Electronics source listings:
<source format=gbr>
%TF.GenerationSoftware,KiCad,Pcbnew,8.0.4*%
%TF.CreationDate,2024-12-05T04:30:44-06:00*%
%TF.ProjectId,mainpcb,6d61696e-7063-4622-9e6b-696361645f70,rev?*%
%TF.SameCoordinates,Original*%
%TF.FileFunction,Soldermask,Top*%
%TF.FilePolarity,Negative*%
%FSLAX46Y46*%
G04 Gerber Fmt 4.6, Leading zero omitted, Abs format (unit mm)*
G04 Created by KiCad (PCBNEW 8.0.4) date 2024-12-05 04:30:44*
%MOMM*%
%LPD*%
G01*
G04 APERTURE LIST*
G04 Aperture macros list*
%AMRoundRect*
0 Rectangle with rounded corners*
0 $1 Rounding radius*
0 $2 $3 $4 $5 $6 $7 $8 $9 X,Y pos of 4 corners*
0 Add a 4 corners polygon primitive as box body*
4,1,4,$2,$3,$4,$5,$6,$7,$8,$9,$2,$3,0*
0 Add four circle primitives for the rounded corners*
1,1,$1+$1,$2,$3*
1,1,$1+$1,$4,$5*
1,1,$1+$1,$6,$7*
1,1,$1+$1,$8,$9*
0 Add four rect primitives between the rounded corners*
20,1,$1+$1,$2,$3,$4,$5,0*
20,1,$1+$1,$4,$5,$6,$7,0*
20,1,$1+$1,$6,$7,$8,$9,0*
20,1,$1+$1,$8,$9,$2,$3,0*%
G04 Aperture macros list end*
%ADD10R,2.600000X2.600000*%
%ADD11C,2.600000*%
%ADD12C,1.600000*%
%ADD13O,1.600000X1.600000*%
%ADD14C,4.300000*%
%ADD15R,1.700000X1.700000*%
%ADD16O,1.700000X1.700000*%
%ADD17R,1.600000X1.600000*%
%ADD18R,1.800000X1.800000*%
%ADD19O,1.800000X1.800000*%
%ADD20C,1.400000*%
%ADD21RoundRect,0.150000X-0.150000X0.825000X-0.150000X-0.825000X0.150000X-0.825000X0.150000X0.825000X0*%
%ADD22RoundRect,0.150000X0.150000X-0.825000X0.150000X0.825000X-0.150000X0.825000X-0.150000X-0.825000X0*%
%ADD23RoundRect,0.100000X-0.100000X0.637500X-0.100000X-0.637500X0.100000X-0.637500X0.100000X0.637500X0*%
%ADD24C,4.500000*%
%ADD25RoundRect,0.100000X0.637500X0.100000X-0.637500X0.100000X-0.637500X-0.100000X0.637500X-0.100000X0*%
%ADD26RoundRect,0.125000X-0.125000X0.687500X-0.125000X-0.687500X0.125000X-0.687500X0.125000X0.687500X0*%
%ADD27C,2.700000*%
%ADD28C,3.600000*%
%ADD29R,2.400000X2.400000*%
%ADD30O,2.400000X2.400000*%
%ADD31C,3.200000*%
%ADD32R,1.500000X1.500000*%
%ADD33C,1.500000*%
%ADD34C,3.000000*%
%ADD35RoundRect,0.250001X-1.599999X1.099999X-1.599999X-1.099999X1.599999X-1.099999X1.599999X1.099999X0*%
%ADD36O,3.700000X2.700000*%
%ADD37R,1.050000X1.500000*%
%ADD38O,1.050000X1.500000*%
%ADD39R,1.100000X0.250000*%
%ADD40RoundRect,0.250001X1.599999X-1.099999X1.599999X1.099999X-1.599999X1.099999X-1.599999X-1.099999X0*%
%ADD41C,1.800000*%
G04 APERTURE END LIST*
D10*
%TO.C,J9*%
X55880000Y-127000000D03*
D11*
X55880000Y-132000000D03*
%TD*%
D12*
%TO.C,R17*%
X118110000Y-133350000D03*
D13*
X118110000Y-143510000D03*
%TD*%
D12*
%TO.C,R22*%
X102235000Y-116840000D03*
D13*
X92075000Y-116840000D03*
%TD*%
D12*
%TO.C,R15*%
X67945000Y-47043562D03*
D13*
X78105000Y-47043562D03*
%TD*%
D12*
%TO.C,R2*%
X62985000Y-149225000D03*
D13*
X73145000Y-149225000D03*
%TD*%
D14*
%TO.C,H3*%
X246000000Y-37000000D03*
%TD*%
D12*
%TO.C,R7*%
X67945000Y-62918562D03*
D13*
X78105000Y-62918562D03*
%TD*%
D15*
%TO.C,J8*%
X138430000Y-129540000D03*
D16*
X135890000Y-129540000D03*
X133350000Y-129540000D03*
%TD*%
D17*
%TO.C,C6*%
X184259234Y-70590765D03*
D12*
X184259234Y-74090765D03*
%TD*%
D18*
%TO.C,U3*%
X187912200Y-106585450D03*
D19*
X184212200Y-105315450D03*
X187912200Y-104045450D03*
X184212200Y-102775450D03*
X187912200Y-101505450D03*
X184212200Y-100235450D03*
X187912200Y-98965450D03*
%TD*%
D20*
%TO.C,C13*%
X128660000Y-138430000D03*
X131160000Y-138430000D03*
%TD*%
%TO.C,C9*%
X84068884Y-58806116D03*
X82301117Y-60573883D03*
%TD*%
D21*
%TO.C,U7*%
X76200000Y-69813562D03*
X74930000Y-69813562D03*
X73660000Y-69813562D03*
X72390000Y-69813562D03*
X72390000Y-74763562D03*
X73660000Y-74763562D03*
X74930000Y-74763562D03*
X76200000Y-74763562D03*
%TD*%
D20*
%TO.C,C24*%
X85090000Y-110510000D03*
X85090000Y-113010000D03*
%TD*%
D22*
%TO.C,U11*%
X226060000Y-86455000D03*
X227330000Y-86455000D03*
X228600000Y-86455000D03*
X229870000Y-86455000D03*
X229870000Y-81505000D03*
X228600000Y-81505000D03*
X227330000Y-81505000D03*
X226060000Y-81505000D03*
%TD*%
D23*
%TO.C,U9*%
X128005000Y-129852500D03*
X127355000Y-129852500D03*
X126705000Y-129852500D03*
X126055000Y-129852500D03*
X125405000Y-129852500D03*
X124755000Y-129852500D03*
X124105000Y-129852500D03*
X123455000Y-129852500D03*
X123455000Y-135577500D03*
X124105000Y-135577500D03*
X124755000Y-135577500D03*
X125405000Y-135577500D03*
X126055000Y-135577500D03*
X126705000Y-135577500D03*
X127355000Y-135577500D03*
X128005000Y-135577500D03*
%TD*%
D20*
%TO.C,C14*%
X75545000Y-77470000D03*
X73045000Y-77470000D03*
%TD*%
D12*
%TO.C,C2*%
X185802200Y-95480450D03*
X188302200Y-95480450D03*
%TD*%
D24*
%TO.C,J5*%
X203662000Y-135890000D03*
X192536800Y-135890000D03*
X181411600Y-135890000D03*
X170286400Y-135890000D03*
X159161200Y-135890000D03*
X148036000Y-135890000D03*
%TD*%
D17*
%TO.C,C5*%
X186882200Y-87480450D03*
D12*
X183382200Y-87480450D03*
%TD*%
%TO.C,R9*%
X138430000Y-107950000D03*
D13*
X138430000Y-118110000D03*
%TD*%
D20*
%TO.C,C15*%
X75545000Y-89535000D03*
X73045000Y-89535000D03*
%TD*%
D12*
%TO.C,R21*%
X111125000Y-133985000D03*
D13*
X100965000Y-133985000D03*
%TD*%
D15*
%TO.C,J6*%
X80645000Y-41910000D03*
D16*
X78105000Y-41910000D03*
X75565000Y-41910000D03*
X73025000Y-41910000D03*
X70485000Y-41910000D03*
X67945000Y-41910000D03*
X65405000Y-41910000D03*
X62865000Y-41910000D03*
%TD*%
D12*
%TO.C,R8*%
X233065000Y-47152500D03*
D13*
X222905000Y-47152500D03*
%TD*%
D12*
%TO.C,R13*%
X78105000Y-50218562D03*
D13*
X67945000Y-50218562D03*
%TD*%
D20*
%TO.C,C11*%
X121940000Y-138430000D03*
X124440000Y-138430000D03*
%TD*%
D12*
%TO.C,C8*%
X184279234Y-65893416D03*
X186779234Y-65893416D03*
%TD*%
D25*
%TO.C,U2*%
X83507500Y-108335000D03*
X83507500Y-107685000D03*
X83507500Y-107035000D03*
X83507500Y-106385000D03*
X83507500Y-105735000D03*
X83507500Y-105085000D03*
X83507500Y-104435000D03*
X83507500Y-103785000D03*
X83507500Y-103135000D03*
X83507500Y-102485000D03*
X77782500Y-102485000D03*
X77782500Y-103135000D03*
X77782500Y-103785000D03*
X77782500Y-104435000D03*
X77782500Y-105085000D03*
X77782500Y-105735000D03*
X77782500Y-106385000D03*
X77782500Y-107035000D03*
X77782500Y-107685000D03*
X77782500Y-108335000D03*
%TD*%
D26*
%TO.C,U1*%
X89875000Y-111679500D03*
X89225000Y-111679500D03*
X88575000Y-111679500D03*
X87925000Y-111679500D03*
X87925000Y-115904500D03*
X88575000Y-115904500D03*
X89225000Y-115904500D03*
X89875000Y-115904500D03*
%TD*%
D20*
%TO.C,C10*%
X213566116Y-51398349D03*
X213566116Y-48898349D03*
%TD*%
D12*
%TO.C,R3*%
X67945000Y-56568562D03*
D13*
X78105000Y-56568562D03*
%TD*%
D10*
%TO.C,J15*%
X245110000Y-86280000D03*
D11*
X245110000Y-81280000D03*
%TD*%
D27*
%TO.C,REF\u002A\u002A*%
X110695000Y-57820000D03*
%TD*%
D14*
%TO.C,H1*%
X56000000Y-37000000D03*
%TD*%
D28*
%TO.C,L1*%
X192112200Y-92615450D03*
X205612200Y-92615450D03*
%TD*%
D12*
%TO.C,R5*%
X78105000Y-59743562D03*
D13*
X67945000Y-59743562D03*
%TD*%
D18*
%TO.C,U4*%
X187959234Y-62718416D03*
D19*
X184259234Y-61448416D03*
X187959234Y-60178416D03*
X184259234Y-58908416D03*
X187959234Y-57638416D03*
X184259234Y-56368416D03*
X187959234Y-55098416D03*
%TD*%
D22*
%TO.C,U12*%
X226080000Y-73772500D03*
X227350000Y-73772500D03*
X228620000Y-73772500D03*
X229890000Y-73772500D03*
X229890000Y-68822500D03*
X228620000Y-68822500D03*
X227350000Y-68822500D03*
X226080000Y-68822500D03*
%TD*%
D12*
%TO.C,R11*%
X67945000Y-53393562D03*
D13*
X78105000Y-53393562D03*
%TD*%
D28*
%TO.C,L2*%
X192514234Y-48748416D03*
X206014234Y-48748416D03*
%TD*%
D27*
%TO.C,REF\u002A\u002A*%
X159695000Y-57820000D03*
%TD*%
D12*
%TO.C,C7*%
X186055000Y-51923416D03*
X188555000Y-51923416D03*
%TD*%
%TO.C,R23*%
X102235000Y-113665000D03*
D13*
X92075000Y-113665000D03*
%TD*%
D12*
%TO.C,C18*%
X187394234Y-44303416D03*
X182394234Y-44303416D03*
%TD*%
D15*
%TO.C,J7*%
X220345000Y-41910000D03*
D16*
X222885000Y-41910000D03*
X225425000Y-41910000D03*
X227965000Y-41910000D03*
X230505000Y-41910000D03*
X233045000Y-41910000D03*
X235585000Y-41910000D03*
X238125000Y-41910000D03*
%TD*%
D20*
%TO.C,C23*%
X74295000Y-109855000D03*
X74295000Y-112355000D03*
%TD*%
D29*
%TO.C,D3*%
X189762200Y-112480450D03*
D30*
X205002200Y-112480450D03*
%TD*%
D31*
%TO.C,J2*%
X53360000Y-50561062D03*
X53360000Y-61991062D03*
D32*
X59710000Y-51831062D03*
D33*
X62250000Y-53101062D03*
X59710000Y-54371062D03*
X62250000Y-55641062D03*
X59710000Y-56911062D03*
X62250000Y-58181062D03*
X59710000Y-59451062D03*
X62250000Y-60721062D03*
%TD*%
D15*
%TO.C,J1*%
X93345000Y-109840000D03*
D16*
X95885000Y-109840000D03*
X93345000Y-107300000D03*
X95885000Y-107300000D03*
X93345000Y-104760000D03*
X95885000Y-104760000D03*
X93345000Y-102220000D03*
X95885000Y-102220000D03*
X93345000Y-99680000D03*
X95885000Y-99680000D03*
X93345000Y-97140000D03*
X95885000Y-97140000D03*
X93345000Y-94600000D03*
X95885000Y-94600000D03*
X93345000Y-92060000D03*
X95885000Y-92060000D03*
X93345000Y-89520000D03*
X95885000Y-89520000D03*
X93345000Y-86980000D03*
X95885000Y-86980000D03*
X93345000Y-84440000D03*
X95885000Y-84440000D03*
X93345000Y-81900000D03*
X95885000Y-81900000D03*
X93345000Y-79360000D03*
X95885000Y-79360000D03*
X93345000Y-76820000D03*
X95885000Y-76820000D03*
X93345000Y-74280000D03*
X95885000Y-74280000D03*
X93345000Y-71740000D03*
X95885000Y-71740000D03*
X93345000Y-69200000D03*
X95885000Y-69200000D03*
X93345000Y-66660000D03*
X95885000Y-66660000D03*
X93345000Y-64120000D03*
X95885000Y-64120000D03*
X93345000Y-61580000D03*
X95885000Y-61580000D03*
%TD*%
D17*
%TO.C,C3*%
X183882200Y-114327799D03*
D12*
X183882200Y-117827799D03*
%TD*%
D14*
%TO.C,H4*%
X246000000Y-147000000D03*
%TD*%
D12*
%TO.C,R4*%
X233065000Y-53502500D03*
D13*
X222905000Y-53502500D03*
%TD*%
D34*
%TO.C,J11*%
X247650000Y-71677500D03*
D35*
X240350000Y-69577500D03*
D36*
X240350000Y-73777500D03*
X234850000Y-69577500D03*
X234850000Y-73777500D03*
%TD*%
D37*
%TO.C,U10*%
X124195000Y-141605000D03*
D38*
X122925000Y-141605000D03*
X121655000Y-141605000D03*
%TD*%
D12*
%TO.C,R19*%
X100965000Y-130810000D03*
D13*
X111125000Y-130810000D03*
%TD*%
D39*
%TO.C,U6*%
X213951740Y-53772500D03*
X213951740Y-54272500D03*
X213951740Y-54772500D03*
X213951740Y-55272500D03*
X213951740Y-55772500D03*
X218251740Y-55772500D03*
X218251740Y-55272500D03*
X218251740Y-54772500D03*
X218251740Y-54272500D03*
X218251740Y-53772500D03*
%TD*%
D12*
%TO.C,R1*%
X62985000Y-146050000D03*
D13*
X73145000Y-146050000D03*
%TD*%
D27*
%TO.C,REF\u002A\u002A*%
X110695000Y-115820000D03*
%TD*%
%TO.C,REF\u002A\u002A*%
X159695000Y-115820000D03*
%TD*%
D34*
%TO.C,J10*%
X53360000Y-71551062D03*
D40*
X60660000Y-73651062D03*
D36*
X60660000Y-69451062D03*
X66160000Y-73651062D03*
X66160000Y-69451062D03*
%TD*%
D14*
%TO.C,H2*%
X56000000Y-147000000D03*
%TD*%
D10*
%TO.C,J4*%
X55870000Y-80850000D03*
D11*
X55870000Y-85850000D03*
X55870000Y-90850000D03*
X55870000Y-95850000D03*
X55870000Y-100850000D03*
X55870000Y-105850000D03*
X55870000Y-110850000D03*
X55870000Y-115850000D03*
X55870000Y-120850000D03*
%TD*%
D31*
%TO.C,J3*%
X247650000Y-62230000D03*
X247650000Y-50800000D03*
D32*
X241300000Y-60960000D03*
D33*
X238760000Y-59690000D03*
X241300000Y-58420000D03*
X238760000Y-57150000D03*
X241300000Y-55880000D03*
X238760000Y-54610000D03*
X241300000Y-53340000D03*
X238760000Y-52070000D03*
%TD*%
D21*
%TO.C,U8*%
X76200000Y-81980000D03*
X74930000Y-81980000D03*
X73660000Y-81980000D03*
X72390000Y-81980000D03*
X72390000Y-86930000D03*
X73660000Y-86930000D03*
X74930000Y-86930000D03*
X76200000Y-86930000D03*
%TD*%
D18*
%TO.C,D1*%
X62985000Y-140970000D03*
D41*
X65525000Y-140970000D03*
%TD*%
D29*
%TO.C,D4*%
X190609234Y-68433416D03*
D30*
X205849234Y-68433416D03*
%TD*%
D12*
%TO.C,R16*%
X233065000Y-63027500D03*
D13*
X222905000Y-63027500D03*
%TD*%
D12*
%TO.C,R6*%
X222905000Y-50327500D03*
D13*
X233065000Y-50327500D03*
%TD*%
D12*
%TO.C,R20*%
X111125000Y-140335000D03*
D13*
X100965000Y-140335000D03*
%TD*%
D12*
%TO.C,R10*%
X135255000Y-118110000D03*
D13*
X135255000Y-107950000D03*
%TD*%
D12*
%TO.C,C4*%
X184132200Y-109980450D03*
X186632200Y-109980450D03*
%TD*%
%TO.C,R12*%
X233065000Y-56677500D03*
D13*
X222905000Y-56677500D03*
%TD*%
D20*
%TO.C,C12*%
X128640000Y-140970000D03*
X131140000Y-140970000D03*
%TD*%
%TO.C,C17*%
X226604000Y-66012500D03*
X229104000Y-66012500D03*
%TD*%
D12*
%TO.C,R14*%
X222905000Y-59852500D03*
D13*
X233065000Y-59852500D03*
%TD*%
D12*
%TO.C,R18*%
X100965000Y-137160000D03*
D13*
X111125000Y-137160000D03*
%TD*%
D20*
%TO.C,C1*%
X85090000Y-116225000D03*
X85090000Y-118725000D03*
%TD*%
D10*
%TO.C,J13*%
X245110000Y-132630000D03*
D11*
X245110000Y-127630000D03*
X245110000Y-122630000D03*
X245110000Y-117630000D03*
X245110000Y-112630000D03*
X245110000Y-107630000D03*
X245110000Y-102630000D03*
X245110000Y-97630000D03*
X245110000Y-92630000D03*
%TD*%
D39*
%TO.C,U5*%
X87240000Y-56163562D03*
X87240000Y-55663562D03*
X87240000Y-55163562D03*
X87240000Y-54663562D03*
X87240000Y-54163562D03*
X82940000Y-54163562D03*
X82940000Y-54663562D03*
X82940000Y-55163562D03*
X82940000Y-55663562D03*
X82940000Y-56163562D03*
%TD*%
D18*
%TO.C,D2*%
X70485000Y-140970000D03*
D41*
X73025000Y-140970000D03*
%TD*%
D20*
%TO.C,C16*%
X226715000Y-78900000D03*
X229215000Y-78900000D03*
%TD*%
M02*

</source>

Exercise => Copy exactly the stretch of data above from the line with "X218251740Y-53772500D03*" through the line with "X222905000Y-63027500D03*", and omit all other lines.

Answer box =>
X218251740Y-53772500D03*
%TD*%
D12*
%TO.C,R1*%
X62985000Y-146050000D03*
D13*
X73145000Y-146050000D03*
%TD*%
D27*
%TO.C,REF\u002A\u002A*%
X110695000Y-115820000D03*
%TD*%
%TO.C,REF\u002A\u002A*%
X159695000Y-115820000D03*
%TD*%
D34*
%TO.C,J10*%
X53360000Y-71551062D03*
D40*
X60660000Y-73651062D03*
D36*
X60660000Y-69451062D03*
X66160000Y-73651062D03*
X66160000Y-69451062D03*
%TD*%
D14*
%TO.C,H2*%
X56000000Y-147000000D03*
%TD*%
D10*
%TO.C,J4*%
X55870000Y-80850000D03*
D11*
X55870000Y-85850000D03*
X55870000Y-90850000D03*
X55870000Y-95850000D03*
X55870000Y-100850000D03*
X55870000Y-105850000D03*
X55870000Y-110850000D03*
X55870000Y-115850000D03*
X55870000Y-120850000D03*
%TD*%
D31*
%TO.C,J3*%
X247650000Y-62230000D03*
X247650000Y-50800000D03*
D32*
X241300000Y-60960000D03*
D33*
X238760000Y-59690000D03*
X241300000Y-58420000D03*
X238760000Y-57150000D03*
X241300000Y-55880000D03*
X238760000Y-54610000D03*
X241300000Y-53340000D03*
X238760000Y-52070000D03*
%TD*%
D21*
%TO.C,U8*%
X76200000Y-81980000D03*
X74930000Y-81980000D03*
X73660000Y-81980000D03*
X72390000Y-81980000D03*
X72390000Y-86930000D03*
X73660000Y-86930000D03*
X74930000Y-86930000D03*
X76200000Y-86930000D03*
%TD*%
D18*
%TO.C,D1*%
X62985000Y-140970000D03*
D41*
X65525000Y-140970000D03*
%TD*%
D29*
%TO.C,D4*%
X190609234Y-68433416D03*
D30*
X205849234Y-68433416D03*
%TD*%
D12*
%TO.C,R16*%
X233065000Y-63027500D03*
D13*
X222905000Y-63027500D03*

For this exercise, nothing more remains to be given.